Add secretctl - AI-safe secrets manager with MCP integration

[forest6511]

Resource Recommendation

Name: secretctl

URL: https://github.com/forest6511/secretctl

Category Suggestion: Tooling 🧰 > General (or a new "Security" subcategory if appropriate)

Description:
Local-first secrets manager with built-in MCP server. Allows Claude Code to run commands with credentials injected as environment variables, without ever exposing plaintext secrets to the AI agent.

Key Features:

• MCP tools: secret_list, secret_run, secret_get_masked, secret_run_with_bindings
• Output sanitization (secrets in stdout are automatically redacted)
• AES-256-GCM encryption with Argon2id key derivation
• Single binary, no cloud dependency

Why it's useful for Claude Code users:
Instead of pasting API keys into Claude Code conversations, users can:

secretctl set aws --field access_key=AKIA... --field secret_key=...
# Claude calls secret_run via MCP - gets command output, never sees credentials

This follows the "Access Without Exposure" philosophy used by 1Password and HashiCorp Vault.

License: Apache 2.0

[hesreallyhim]

i) thanks @forest6511 security contributions are always welcome - I'm having trouble identifying the Claude-Code aspect of it - what would you say to someone who says - "this is a secrets manage (a really good one), with an MCP - and Claude uses MCP"?

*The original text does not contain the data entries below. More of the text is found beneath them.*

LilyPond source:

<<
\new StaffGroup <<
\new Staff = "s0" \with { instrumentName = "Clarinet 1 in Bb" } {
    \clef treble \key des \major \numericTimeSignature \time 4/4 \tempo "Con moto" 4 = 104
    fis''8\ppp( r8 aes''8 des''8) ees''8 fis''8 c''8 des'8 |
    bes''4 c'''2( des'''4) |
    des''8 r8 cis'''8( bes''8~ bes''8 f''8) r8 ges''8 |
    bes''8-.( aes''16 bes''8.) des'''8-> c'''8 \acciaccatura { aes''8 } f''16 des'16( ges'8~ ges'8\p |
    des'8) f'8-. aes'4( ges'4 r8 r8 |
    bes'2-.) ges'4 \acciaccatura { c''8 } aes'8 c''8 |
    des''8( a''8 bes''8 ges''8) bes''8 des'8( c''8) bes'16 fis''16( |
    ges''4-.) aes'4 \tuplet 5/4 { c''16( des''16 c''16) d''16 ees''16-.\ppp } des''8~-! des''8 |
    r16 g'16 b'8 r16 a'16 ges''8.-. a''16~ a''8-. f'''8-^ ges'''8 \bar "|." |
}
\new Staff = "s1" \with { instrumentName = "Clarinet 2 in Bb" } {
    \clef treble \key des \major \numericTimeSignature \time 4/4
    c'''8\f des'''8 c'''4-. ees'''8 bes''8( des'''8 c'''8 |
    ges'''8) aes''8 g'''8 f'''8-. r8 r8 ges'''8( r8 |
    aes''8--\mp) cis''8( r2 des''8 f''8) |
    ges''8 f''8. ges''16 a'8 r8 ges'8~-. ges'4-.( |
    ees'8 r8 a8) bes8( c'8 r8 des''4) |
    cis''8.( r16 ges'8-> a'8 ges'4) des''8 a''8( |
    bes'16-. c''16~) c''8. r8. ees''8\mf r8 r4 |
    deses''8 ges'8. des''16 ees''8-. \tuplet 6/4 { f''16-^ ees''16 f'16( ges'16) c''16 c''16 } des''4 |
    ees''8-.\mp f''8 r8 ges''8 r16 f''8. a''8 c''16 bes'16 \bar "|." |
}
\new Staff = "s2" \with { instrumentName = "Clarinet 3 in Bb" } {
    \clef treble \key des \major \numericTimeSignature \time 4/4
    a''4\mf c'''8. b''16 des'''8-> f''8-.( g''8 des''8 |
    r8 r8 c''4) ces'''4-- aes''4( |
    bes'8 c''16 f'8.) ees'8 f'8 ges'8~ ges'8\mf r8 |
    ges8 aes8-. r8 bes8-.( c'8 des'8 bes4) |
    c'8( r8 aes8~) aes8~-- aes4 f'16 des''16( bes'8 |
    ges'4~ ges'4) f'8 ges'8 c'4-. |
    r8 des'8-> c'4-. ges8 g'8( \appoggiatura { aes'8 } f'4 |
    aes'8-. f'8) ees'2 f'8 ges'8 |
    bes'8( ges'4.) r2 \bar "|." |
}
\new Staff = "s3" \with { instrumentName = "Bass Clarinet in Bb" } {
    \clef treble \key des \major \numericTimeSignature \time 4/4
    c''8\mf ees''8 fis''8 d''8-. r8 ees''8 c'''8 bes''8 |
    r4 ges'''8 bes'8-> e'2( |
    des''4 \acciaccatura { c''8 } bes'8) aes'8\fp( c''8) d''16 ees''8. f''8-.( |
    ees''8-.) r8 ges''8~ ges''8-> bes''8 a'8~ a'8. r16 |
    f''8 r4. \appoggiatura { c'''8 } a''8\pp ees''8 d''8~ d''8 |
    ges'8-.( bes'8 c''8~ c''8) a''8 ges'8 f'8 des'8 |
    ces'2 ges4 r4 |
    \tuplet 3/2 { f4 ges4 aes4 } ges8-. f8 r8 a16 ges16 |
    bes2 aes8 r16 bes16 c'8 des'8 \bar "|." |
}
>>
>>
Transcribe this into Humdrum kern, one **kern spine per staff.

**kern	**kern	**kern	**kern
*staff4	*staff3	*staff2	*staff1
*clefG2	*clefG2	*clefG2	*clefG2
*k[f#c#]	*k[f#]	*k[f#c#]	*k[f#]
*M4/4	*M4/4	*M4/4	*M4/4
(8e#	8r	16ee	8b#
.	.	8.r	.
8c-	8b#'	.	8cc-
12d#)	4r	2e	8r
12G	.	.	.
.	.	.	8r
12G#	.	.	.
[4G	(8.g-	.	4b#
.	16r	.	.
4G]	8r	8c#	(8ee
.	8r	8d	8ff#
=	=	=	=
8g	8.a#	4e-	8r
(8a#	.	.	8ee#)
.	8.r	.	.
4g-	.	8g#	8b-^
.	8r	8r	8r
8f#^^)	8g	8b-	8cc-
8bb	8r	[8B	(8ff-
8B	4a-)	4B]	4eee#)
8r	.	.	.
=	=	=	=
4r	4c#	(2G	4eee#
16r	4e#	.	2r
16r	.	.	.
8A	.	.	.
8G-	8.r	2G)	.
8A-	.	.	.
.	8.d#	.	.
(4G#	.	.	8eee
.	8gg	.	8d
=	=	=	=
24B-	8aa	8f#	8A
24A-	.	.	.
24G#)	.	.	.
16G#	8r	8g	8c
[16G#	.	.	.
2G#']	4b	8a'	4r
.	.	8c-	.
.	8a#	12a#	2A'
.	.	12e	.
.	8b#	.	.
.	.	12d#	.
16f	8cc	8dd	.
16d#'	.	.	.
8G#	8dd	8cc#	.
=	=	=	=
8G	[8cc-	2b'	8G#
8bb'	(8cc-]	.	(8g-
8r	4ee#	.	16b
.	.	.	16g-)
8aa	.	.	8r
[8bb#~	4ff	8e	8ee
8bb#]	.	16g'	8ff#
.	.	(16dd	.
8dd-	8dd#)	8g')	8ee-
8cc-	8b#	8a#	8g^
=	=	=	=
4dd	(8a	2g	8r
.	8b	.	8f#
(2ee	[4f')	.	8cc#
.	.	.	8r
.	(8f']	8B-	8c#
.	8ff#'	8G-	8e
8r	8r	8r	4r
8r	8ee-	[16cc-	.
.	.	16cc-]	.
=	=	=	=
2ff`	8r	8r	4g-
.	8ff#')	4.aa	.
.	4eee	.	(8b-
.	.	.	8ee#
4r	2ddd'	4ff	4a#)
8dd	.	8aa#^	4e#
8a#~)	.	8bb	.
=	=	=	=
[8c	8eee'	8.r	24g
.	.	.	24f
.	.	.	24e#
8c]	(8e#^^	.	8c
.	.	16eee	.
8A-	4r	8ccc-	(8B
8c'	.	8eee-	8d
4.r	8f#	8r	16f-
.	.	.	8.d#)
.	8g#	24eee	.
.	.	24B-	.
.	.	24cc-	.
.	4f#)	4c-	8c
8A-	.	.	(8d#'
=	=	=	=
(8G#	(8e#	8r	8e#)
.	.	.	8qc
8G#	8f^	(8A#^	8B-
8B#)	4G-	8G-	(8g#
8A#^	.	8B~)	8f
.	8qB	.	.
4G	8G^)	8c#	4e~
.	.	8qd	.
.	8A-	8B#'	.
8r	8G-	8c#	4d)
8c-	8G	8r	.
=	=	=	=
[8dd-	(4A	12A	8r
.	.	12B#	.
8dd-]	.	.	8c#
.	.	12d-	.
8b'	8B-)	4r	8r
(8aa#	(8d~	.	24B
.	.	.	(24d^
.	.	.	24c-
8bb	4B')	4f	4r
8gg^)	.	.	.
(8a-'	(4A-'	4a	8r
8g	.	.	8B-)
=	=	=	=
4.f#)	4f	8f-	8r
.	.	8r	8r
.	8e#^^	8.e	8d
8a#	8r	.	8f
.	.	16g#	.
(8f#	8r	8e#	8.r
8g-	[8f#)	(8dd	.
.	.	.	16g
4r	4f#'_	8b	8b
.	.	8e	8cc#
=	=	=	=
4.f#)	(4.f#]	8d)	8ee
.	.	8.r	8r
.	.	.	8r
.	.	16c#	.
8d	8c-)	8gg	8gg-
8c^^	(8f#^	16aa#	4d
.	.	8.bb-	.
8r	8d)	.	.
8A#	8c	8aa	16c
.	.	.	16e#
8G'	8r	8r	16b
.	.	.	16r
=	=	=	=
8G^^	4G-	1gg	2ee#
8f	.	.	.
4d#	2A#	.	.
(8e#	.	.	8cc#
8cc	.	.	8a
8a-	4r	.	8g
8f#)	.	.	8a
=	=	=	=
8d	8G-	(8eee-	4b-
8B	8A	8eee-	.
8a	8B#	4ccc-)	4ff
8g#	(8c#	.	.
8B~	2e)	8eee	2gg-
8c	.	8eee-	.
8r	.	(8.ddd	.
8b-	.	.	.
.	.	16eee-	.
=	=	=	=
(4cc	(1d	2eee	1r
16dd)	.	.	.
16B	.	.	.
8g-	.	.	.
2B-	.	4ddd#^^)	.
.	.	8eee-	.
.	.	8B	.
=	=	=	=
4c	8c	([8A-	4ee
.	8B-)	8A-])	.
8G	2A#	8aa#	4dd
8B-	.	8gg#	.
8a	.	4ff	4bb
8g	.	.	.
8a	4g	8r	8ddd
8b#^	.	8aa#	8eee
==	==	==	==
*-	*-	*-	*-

ii) does your program store full secrets as environment variables?

[forest6511]

Thanks for the questions! Let me address both:

i) What makes this Claude Code specific?

You're right that it's an MCP server, but the design philosophy is specifically for AI coding assistants like Claude Code:

1. AI-Safe by design: Unlike most secrets managers that would expose plaintext via MCP, secretctl is designed so AI agents never receive secret values. This addresses the unique risk of AI assistants - they can leak secrets through conversation history, logs, or prompt injection.

2. secret_run workflow: Instead of get secret → paste into command, Claude Code calls secret_run which injects credentials as env vars and returns sanitized output. This matches how developers actually use Claude Code for CLI operations.

3. Output sanitization: If a command accidentally prints a secret, it's automatically redacted before returning to Claude. This is specifically useful for AI contexts where you can't control what the AI might ask to run.

That said, if the list is strictly for Claude Code-specific tools (slash commands, CLAUDE.md files, hooks), I understand if this doesn't fit. It's more of a "tool that works especially well with Claude Code" than a "Claude Code extension."

ii) Environment variables storage

No, secrets are not stored as environment variables. They're stored encrypted (AES-256-GCM) in a local SQLite database.

Environment variables are only used at runtime when secret_run is called - the secret is decrypted, injected into the subprocess environment, the command runs, and then the process exits (env vars are gone). The AI only sees the command output, never the env var values.

Storage: SQLite (encrypted) → Runtime: env var injection → Output: sanitized

Hope that clarifies! Happy to adjust the category suggestion or provide more details.

[forest6511]

You're right - secretctl is an MCP server, not a Claude Code-specific tool.

I've submitted it to awesome-mcp-servers instead, which is a better fit.

Closing this issue. Thanks for your time!